PROBLEM STATEMENT => Search the records for the word "Gabriella". Copy every line where it appears.

(INPUT DATA Opens)

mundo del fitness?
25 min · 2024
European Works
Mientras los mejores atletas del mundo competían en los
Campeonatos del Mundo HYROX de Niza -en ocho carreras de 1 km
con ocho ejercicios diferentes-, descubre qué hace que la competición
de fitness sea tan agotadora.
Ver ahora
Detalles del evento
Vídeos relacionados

(INPUT DATA Closes)
(INPUT DATA Opens)

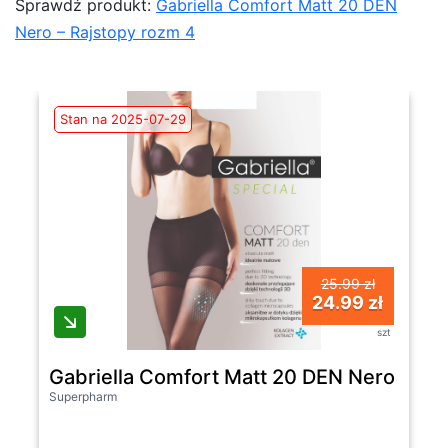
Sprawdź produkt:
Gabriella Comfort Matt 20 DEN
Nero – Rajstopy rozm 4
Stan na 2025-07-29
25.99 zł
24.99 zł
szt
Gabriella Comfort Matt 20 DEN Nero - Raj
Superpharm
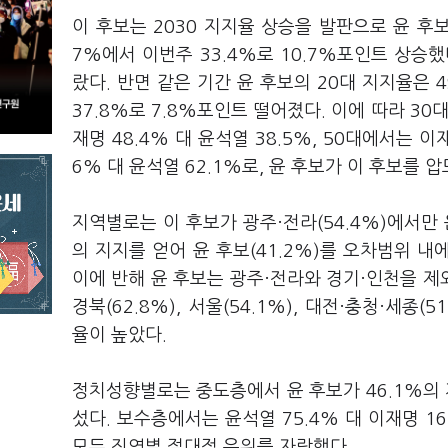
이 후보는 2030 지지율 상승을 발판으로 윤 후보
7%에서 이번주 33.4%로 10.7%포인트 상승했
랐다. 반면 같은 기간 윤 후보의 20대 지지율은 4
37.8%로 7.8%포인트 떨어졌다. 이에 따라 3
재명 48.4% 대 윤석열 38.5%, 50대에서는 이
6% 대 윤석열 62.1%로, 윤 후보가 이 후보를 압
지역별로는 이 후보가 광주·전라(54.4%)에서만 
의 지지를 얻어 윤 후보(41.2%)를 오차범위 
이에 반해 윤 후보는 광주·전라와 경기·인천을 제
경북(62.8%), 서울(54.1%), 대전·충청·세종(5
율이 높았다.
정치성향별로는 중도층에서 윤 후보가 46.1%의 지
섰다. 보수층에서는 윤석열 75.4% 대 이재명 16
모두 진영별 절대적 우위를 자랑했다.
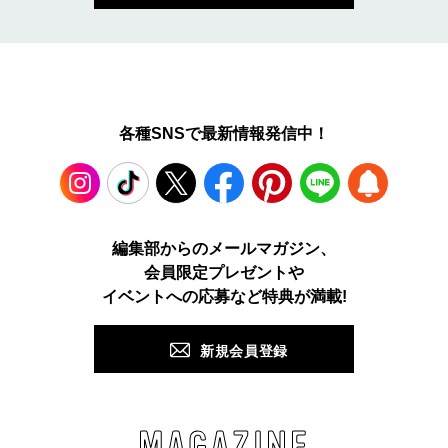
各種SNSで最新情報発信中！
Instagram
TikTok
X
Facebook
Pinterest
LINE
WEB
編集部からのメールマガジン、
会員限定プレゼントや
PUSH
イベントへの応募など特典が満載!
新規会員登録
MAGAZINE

(INPUT DATA Closes)

TASK SOLUTION =>
Gabriella Comfort Matt 20 DEN
Gabriella Comfort Matt 20 DEN Nero - Raj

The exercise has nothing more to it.